Russ Taylor received a B.Sc in Astronomy, from the University of Western Ontario in 1976, and a Ph.D. in Physics (Radio Astronomy) from the University of British Columbia in 1982. He is currently South African Joint Research Chair in Radio Astronomy at the University of Cape Town and University of the Western Cape. Before coming to South Africa in 2014, Professor Taylor was Professor of Astrophysics at the University of Calgary and Director of the three-university Institute for Space Imaging Science. Past positions include: Head of the Department of Physics and Astronomy University of Calgary, Visiting Scientist, U.S. National Radio Astronomy Observatory; Distinguished Visiting Scientist, Australian Commonwealth Industrial Research Organization; Research Associate, University of Manchester, Jodrell Bank Observatory; Research Associate, University of Groningen, Kapteyn Astronomical Laboratory; NSERC Postdoctoral Fellow, University of Toronto.
He has served on numerous national and international committees and boards. Among these are several that impact planning and development of astronomy world-wide, including President of the Radio Astronomy Division of the International Astronomical Union. He has played a leading role on Square Kilometre Array Project since its inception, serving as founding Executive Secretary of the International Square Kilometre, Array Steering Committee, founding chair of the International SKA Science Advisory Committee, vice-chair of the International SKA Science and Engineering Committee, and as a member of the International Board of the Preparatory Phase Program for the SKA and of the International Board of the SKA Organization.

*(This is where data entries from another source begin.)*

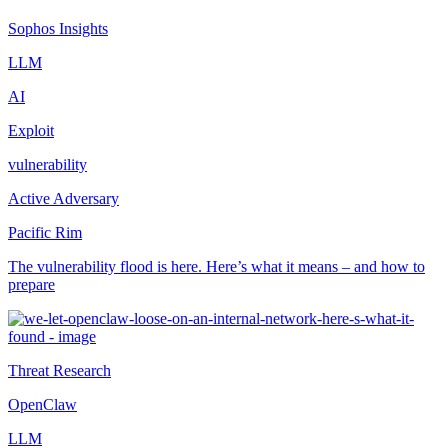
Sophos Insights
LLM
AI
Exploit
vulnerability
Active Adversary
Pacific Rim
The vulnerability flood is here. Here’s what it means – and how to
prepare
Threat Research
OpenClaw
LLM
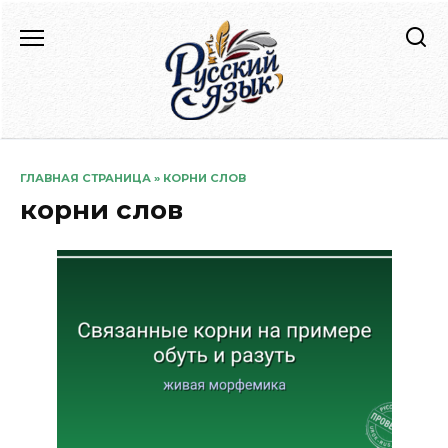
Перейти
к
содержанию
ГЛАВНАЯ СТРАНИЦА
»
КОРНИ СЛОВ
корни слов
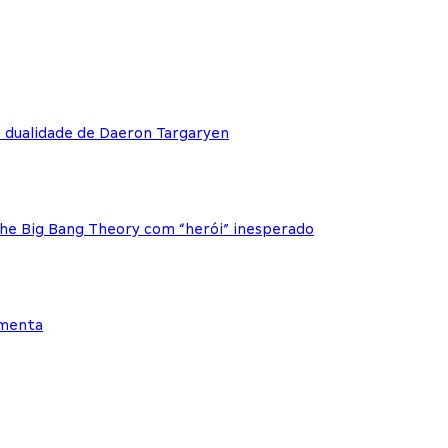
e dualidade de Daeron Targaryen
The Big Bang Theory com “herói” inesperado
ementa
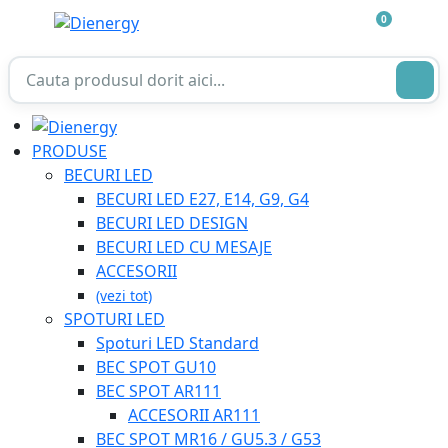
0
PRODUSE
BECURI LED
BECURI LED E27, E14, G9, G4
BECURI LED DESIGN
BECURI LED CU MESAJE
ACCESORII
(vezi tot)
SPOTURI LED
Spoturi LED Standard
BEC SPOT GU10
BEC SPOT AR111
ACCESORII AR111
BEC SPOT MR16 / GU5.3 / G53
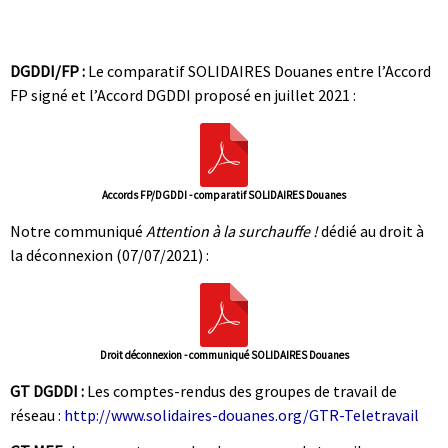
|
|
DGDDI/FP :
Le comparatif SOLIDAIRES Douanes entre l’Accord
FP signé et l’Accord DGDDI proposé en juillet 2021 :
Accords FP/DGDDI - comparatif SOLIDAIRES Douanes
Notre communiqué
Attention à la surchauffe !
dédié au droit à
la déconnexion (07/07/2021) :
Droit déconnexion - communiqué SOLIDAIRES Douanes
GT DGDDI :
Les comptes-rendus des groupes de travail de
réseau :
http://www.solidaires-douanes.org/GTR-Teletravail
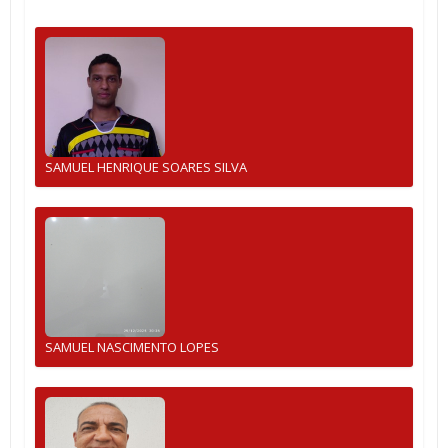
SAMUEL HENRIQUE SOARES SILVA
SAMUEL NASCIMENTO LOPES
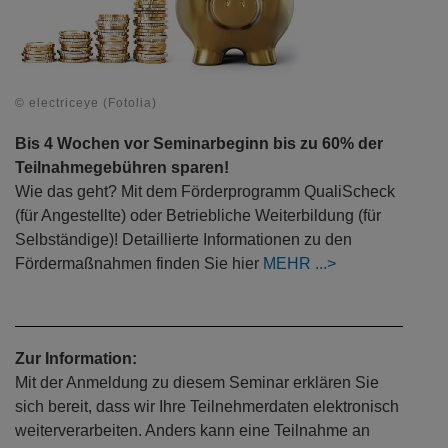
© electriceye (Fotolia)
Bis 4 Wochen vor Seminarbeginn bis zu 60% der
Teilnahmegebühren sparen!
Wie das geht? Mit dem Förderprogramm QualiScheck
(für Angestellte) oder Betriebliche Weiterbildung (für
Selbständige)! Detaillierte Informationen zu den
Fördermaßnahmen finden Sie hier
MEHR
Zur Information:
Mit der Anmeldung zu diesem Seminar erklären Sie
sich bereit, dass wir Ihre Teilnehmerdaten elektronisch
weiterverarbeiten. Anders kann eine Teilnahme an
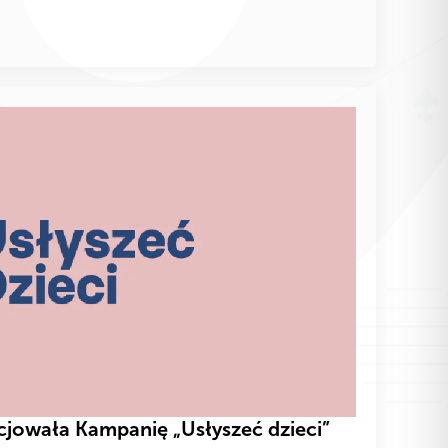
cjowała Kampanię „Usłyszeć dzieci”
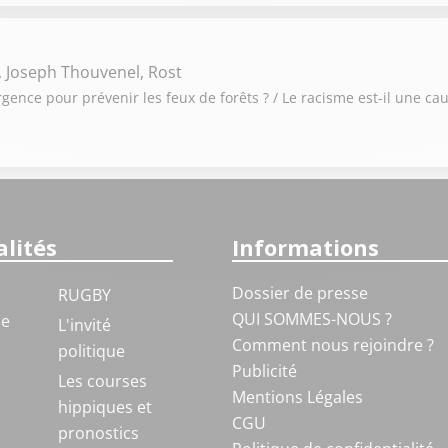
, Joseph Thouvenel, Rost
urgence pour prévenir les feux de forêts ? / Le racisme est-il une ca
lités
Informations
Dossier de presse
RUGBY
QUI SOMMES-NOUS ?
ue
L'invité
Comment nous rejoindre ?
politique
Publicité
S
Les courses
Mentions Légales
hippiques et
CGU
pronostics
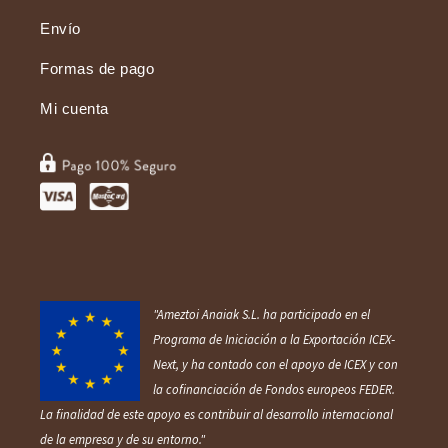
Envío
Formas de pago
Mi cuenta
"Ameztoi Anaiak S.L. ha participado en el
Programa de Iniciación a la Exportación ICEX‐
Next, y ha contado con el apoyo de ICEX y con
la cofinanciación de Fondos europ
eos FEDER.
La finalidad de este apoyo es contribuir al desarrollo internacional
de la empresa y de su entorno."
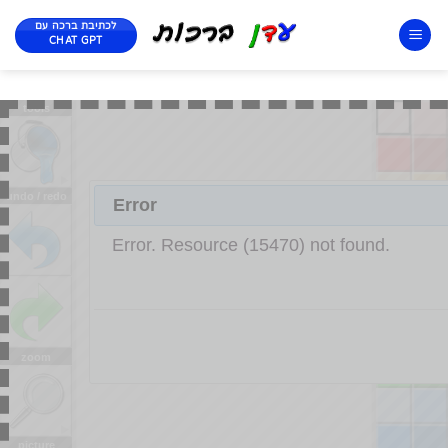
לכתיבת ברכה עם
CHAT GPT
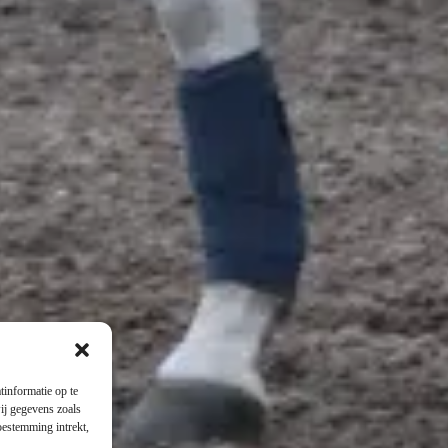
tinformatie op te
ij gegevens zoals
oestemming intrekt,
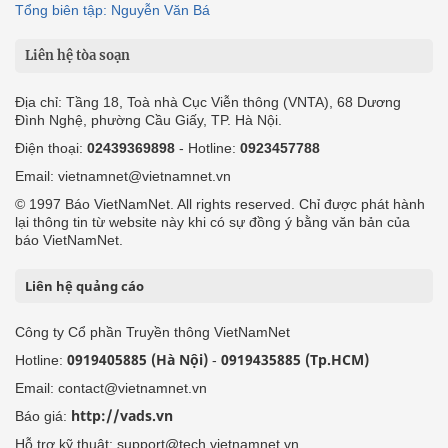
Tổng biên tập: Nguyễn Văn Bá
Liên hệ tòa soạn
Địa chỉ: Tầng 18, Toà nhà Cục Viễn thông (VNTA), 68 Dương
Đình Nghệ, phường Cầu Giấy, TP. Hà Nội.
Điện thoại:
02439369898
- Hotline:
0923457788
Email: vietnamnet@vietnamnet.vn
© 1997 Báo VietNamNet. All rights reserved. Chỉ được phát hành
lại thông tin từ website này khi có sự đồng ý bằng văn bản của
báo VietNamNet.
Liên hệ quảng cáo
Công ty Cổ phần Truyền thông VietNamNet
0919405885 (Hà Nội)
0919435885 (Tp.HCM)
Hotline:
-
Email: contact@vietnamnet.vn
http://vads.vn
Báo giá:
Hỗ trợ kỹ thuật: support@tech.vietnamnet.vn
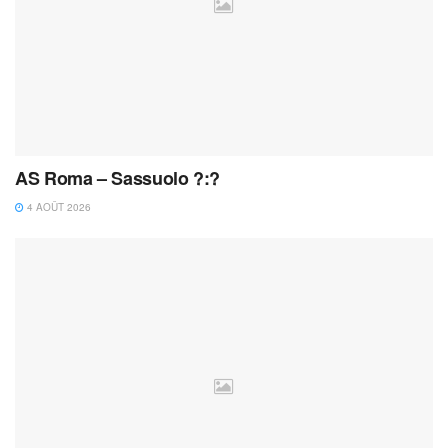
AS Roma – Sassuolo ?:?
4 AOÛT 2026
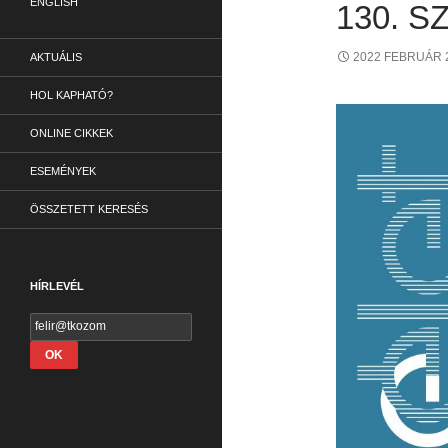
ENGLISH
130. S
2022 FEBRUÁR 
AKTUÁLIS
HOL KAPHATÓ?
ONLINE CIKKEK
ESEMÉNYEK
ÖSSZETETT KERESÉS
HÍRLEVÉL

On the research side, Taylor has published over 200 professional scientific articles, and has edited four books. During his time as a professor at the University of Calgary he mentored over 40 young scientists in radio astrophysics and the techniques of radio imaging of the sky. One was awarded the Henri Chrétien International Research Award from the American Astronomical Society in 1993 for work carried out under his supervision, and one graduate student was award the Canadian Astronomical Society’s Plaskett Medal for the best Canadian Ph.D. thesis in Astronomy.
Taylor was the Canadian Co-principal Investigator on the VSOP space mission, an international partnership to launch a radio telescope for Very Long Baseline Interferometry imaging between Earth and space. As part of the mission he directed one of three international centres for processing of the VSOP mission data.